AARTIIND - Investment Analysis: Buy Signal or Bull Trap?
Last Updated Time : 20 Dec 25, 07:04 am
Back to Investment ListInvestment Rating: 2.7
| Stock Code | AARTIIND | Market Cap | 13,394 Cr. | Current Price | 369 ₹ | High / Low | 495 ₹ |
| Stock P/E | 49.8 | Book Value | 158 ₹ | Dividend Yield | 0.27 % | ROCE | 6.43 % |
| ROE | 6.22 % | Face Value | 5.00 ₹ | DMA 50 | 377 ₹ | DMA 200 | 414 ₹ |
| Chg in FII Hold | -0.04 % | Chg in DII Hold | -2.17 % | PAT Qtr | 79.0 Cr. | PAT Prev Qtr | 44.0 Cr. |
| RSI | 43.6 | MACD | -4.89 | Volume | 3,99,802 | Avg Vol 1Wk | 30,93,024 |
| Low price | 344 ₹ | High price | 495 ₹ | PEG Ratio | -1.46 | Debt to equity | 0.69 |
| 52w Index | 16.7 % | Qtr Profit Var | 43.6 % | EPS | 8.03 ₹ | Industry PE | 26.6 |
📊 Analysis: Aarti Industries trades at ₹369 with a P/E of 49.8, significantly higher than the industry average of 26.6, indicating overvaluation. ROE (6.22%) and ROCE (6.43%) are weak, reflecting poor efficiency. Debt-to-equity is moderate at 0.69, manageable but adds financial risk. EPS is low at ₹8.03, though quarterly PAT grew 43.6% (₹79 Cr vs ₹44 Cr), showing short-term improvement. Dividend yield is negligible at 0.27%. PEG ratio is negative (-1.46), suggesting poor earnings growth relative to valuation. Technicals show RSI at 43.6 (neutral) and MACD negative (-4.89), indicating weak momentum. Overall, fundamentals are weak, making it a risky candidate for long-term investment.
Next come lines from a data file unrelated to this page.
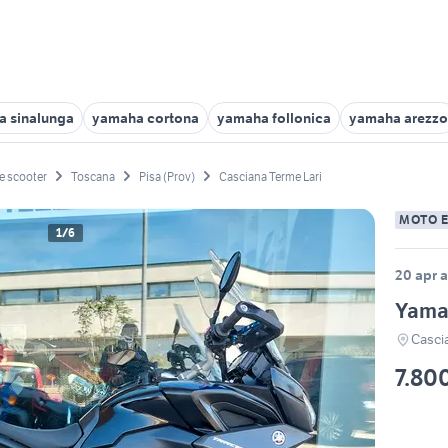
 sinalunga
yamaha cortona
yamaha follonica
yamaha arezzo
e scooter
Toscana
Pisa (Prov)
Casciana Terme Lari
MOTO 
1/6
20 apr a
Yamah
Cascia
7.80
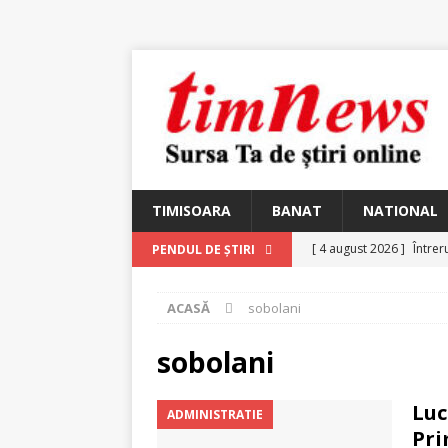
TIMISOARA
BANAT
NATIONAL
[ 4 august 2026 ]
Întrer
PENDUL DE ȘTIRI
[ 4 august 2026 ]
In Mem
ACASĂ
sobolani
25 martie 1926 – fugit 
[ 2 august 2026 ]
Relicv
sobolani
[ 2 august 2026 ]
Noi C
Luc
ADMINISTRATIE
Ungureanu, Constantin
Pri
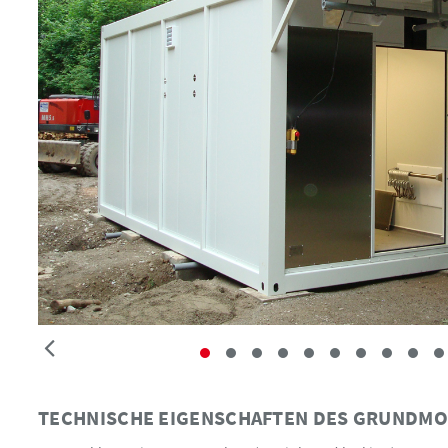
TECHNISCHE EIGENSCHAFTEN DES GRUNDMO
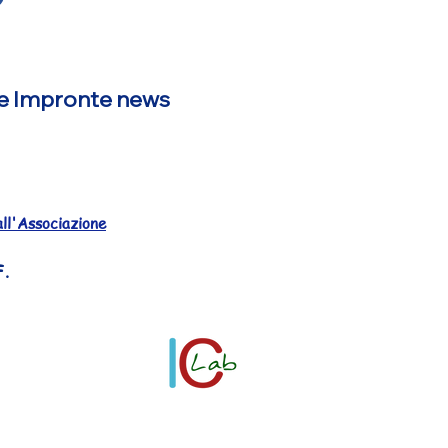
alle Impronte news
all'Associazione
F.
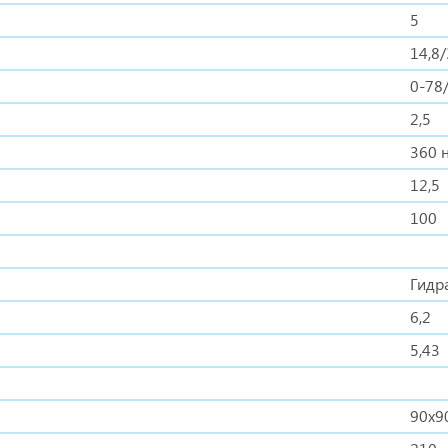
5
14,8
0-78
2,5
360 
12,5
100
Гидр
6,2
5,43
90х9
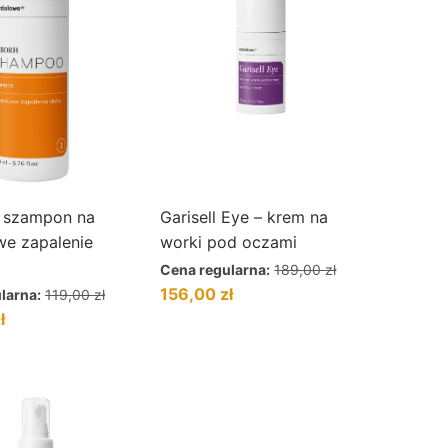
 szampon na
Garisell Eye – krem na
we zapalenie
worki pod oczami
Cena regularna:
189,00
zł
Pierwotna
Aktualna
156,00
zł
larna:
119,00
zł
cena
cena
Aktualna
ł
wynosiła:
wynosi:
cena
189,00 zł.
156,00 zł.
wynosi:
104,00 zł.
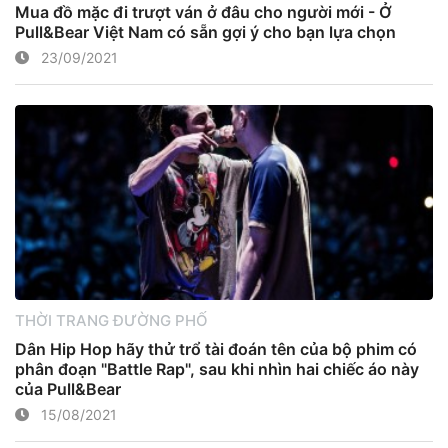
Mua đồ mặc đi trượt ván ở đâu cho người mới - Ở
Pull&Bear Việt Nam có sẵn gợi ý cho bạn lựa chọn
23/09/2021
THỜI TRANG ĐƯỜNG PHỐ
Dân Hip Hop hãy thử trổ tài đoán tên của bộ phim có
phân đoạn "Battle Rap", sau khi nhìn hai chiếc áo này
của Pull&Bear
15/08/2021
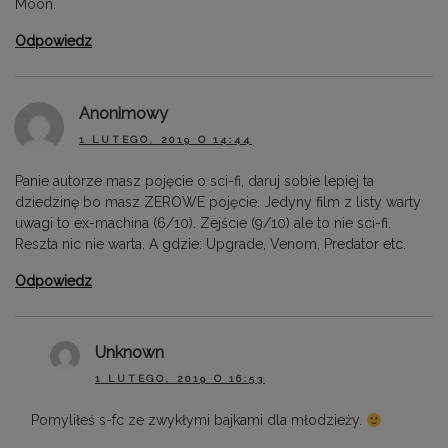
Moon.
Odpowiedz
Anonimowy
1 LUTEGO, 2019 O 14:44
Panie autorze masz pojęcie o sci-fi, daruj sobie lepiej ta
dziedzinę bo masz ZEROWE pojęcie. Jedyny film z listy warty
uwagi to ex-machina (6/10). Zejście (9/10) ale to nie sci-fi.
Reszta nic nie warta. A gdzie: Upgrade, Venom, Predator etc.
Odpowiedz
Unknown
1 LUTEGO, 2019 O 16:53
Pomyliłeś s-fc ze zwykłymi bajkami dla młodzieży.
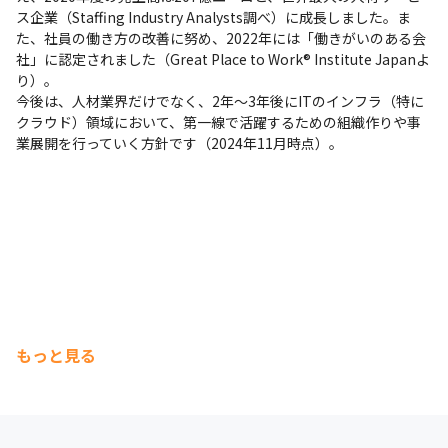
ス企業（Staffing Industry Analysts調べ）に成長しました。ま
た、社員の働き方の改善に努め、2022年には「働きがいのある会
社」に認定されました（Great Place to Work® Institute Japanよ
り）。

今後は、人材業界だけでなく、2年～3年後にITのインフラ（特に
クラウド）領域において、第一線で活躍するための組織作りや事
業展開を行っていく方針です（2024年11月時点）。
もっと見る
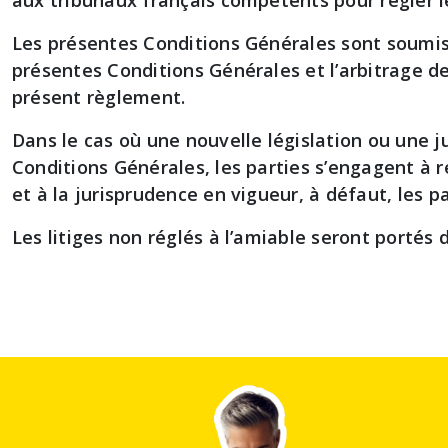
aux tribunaux français compétents pour régler l
Les présentes Conditions Générales sont soumises 
présentes Conditions Générales et l’arbitrage de
présent règlement.
Dans le cas où une nouvelle législation ou une 
Conditions Générales, les parties s’engagent à r
et à la jurisprudence en vigueur, à défaut, les pa
Les litiges non réglés à l’amiable seront porté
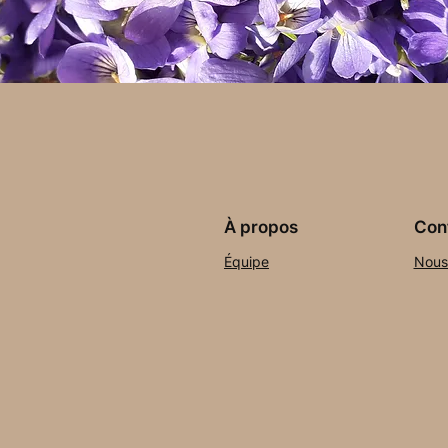
À propos
Conf
Équipe
Nous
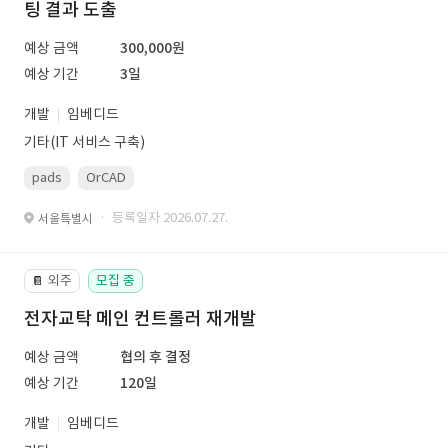
팅 결과 도출
예상 금액
300,000원
예상 기간
3일
개발
임베디드
기타(IT 서비스 구축)
pads
OrCAD
· 등록일자 2026.07.27.
서울특별시
외주
모집 중
📔
전자교탁 메인 컨트롤러 재개발
예상 금액
협의 후 결정
예상 기간
120일
개발
임베디드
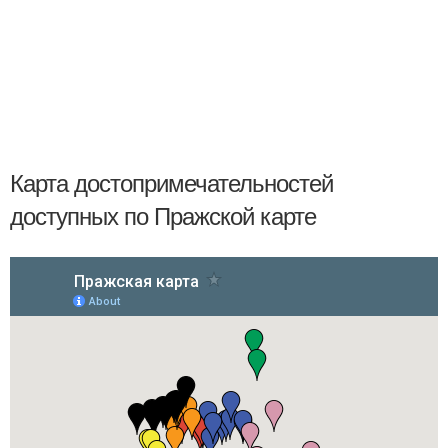
Карта достопримечательностей
доступных по Пражской карте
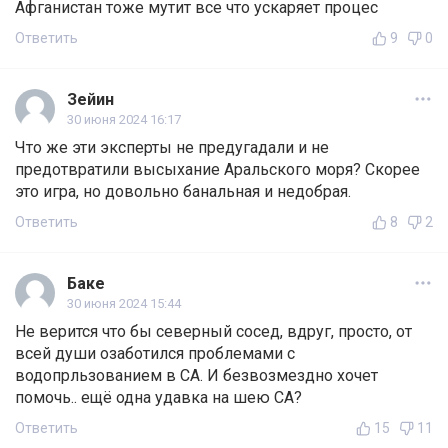
Афганистан тоже мутит все что ускаряет процес
Ответить
9
0
Зейин
30 июня 2024 16:17
Что же эти эксперты не предугадали и не
предотвратили высыхание Аральского моря? Скорее
это игра, но довольно банальная и недобрая.
Ответить
8
2
Баке
30 июня 2024 15:44
Не верится что бы северный сосед, вдруг, просто, от
всей души озаботился проблемами с
водопрльзованием в СА. И безвозмездно хочет
помочь.. ещё одна удавка на шею СА?
Ответить
15
11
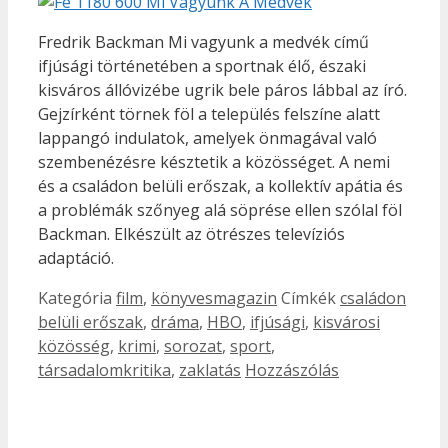
Fredrik Backman Mi vagyunk a medvék című
ifjúsági történetében a sportnak élő, északi
kisváros állóvizébe ugrik bele páros lábbal az író.
Gejzírként törnek föl a település felszíne alatt
lappangó indulatok, amelyek önmagával való
szembenézésre késztetik a közösséget. A nemi
és a családon belüli erőszak, a kollektív apátia és
a problémák szőnyeg alá söprése ellen szólal föl
Backman. Elkészült az ötrészes televíziós
adaptáció.
Kategória
film
,
könyvesmagazin
Címkék
családon
belüli erőszak
,
dráma
,
HBO
,
ifjúsági
,
kisvárosi
közösség
,
krimi
,
sorozat
,
sport
,
társadalomkritika
,
zaklatás
Hozzászólás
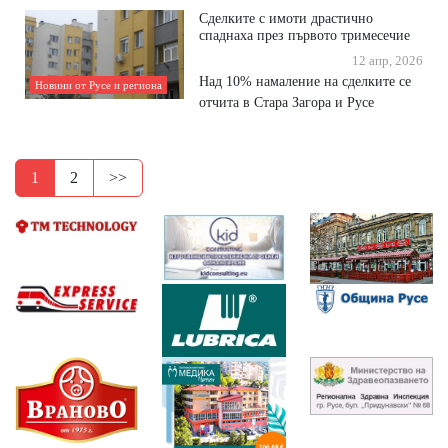
Сделките с имоти драстично
спаднаха през първото тримесечие
12 апр, 2026
Над 10% намаление на сделките се
Новини от Русе и региона
отчита в Стара Загора и Русе
1
2
>>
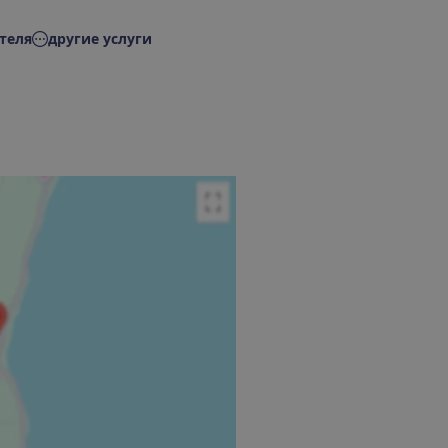
теля
другие услуги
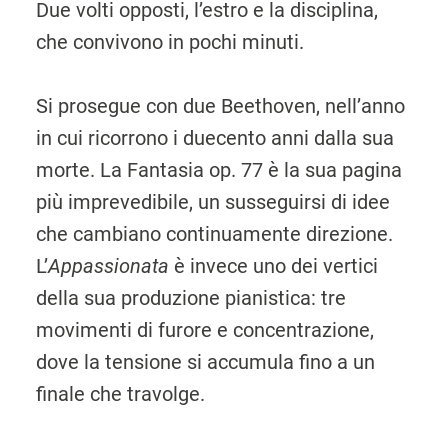
Due volti opposti, l’estro e la disciplina,
che convivono in pochi minuti.
Si prosegue con due Beethoven, nell’anno
in cui ricorrono i duecento anni dalla sua
morte. La Fantasia op. 77 è la sua pagina
più imprevedibile, un susseguirsi di idee
che cambiano continuamente direzione.
L’
Appassionata
è invece uno dei vertici
della sua produzione pianistica: tre
movimenti di furore e concentrazione,
dove la tensione si accumula fino a un
finale che travolge.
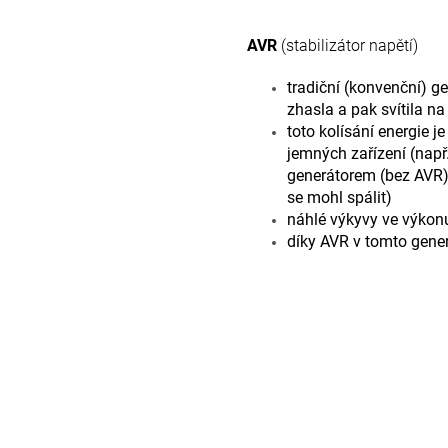
AVR
(stabilizátor napětí)
tradiční (konvenční) g
zhasla a pak svítila na
toto kolísání energie
jemných zařízení (např
generátorem (bez AVR),
se mohl spálit)
náhlé výkyvy ve výkonu
díky AVR v tomto gener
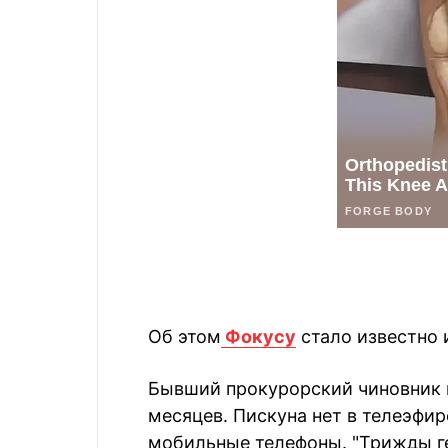
Об этом
Фокусу
стало известно 
Бывший прокурорский чиновник н
месяцев. Пискуна нет в телеэфире
мобильные телефоны. "Трижды ге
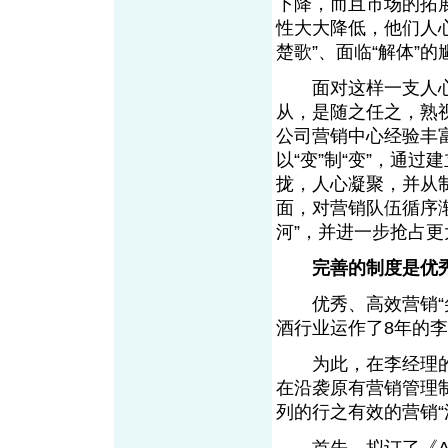
下降，而且市场的拓
性大大降低，他们人
楚歌”、面临“解体
面对这样一支人心涣
从，是随之任之，熟视
公司营销中心经验丰
以“变”制“变”，通
拢，人心凝聚，并从
面，对营销队伍循序
河”，并进一步抢
完善的制度是优
优秀、高效营销“尖
酒行业运作了8年
为此，在李经理的直
在沿袭原有营销管理
列的行之有效的营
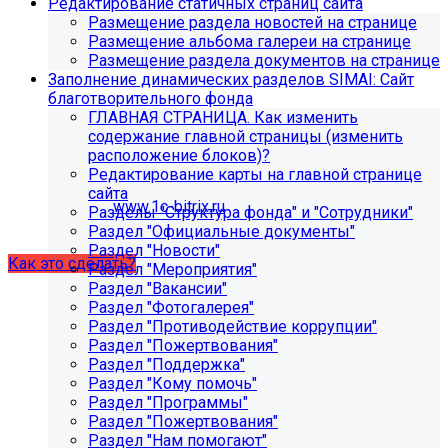
Редактирование статичных страниц сайта
поиск, обучение и удержание специалистов.
Размещение раздела новостей на странице
Размещение альбома галереи на странице
Размещение раздела документов на странице
Проверьте адрес сервера
Заполнение динамических разделов SIMAI: Сайт
благотворительного фонда
обновлений!
ГЛАВНАЯ СТРАНИЦА. Как изменить
содержание главной страницы (изменить
Из-за неправильного адреса обновлений может
расположение блоков)?
некорректно отображаться срок действия лицензии.
Редактирование карты на главной странице
Убедитесь, что в настройках «Главного модуля»
сайта
указан адрес:
www.1c-bitrix.ru
.
Разделы "Структура фонда" и "Сотрудники"
Затем запустите обновление через «Систему
Раздел "Официальные документы"
обновлений».
Раздел "Новости"
Как это сделать?
Раздел "Мероприятия"
Раздел "Вакансии"
Раздел "Фотогалерея"
Раздел "Противодействие коррупции"
Раздел "Пожертвования"
Раздел "Поддержка"
Раздел "Кому помочь"
Раздел "Программы"
Раздел "Пожертвования"
Раздел "Нам помогают"
Как добавить раздел "Сведения об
💡 Entry Price Zone: Ideal entry would be between ₹340 – ₹360, closer to support levels and low price zone (₹344). Buying above ₹370 carries valuation risk.
📈 Exit Strategy / Holding Period: If already holding, consider short-to-medium-term holding only if earnings momentum sustains. Exit on rallies near ₹420–₹450 unless ROE improves above 12% and profitability stabilizes. Long-term compounding potential is limited under current fundamentals.
Positive
- ✅ Market capitalization of ₹13,394 Cr provides scale in the chemical sector.
- ✅ PAT growth of 43.6% shows short-term earnings recovery.
- ✅ Moderate debt-to-equity ratio (0.69) is manageable.
- ✅ RSI at 43.6 indicates neutral technical zone, not oversold.
Limitation
- ⚠️ High P/E (49.8) compared to industry average (26.6).
- ⚠️ Weak ROE (6.22%) and ROCE (6.43%) limit compounding potential.
- ⚠️ Negative PEG ratio (-1.46) indicates poor valuation relative to growth.
- ⚠️ Dividend yield is negligible at 0.27%.
Company Negative News
- 📉 FII holding reduced slightly (-0.04%).
- 📉 DII holding reduced significantly (-2.17%), showing weaker domestic institutional support.
- 📉 MACD negative (-4.89) indicates bearish technical momentum.
Company Positive News
- 📈 PAT increased to ₹79 Cr from ₹44 Cr, showing earnings recovery.
- 📈 EPS improved sequentially to ₹8.03.
Industry
- 🏦 Industry P/E is 26.6, much lower than Aarti Industries’ valuation.
- 🏦 Chemical sector growth favors companies with stronger ROE/ROCE than current levels.
Conclusion
🔎 Aarti Industries is overvalued with weak profitability metrics and limited long-term growth potential. While short-term earnings recovery is visible, fundamentals remain weak. Best strategy: accumulate only near ₹340–₹360 for margin of safety. Existing holders should consider exiting near ₹420–₹450 unless ROE and profitability improve significantly.
Would you like me to extend this into a peer benchmarking overlay comparing Aarti Industries with other specialty chemical companies, or a basket scan to highlight stronger long-term compounding opportunities in the chemical sector?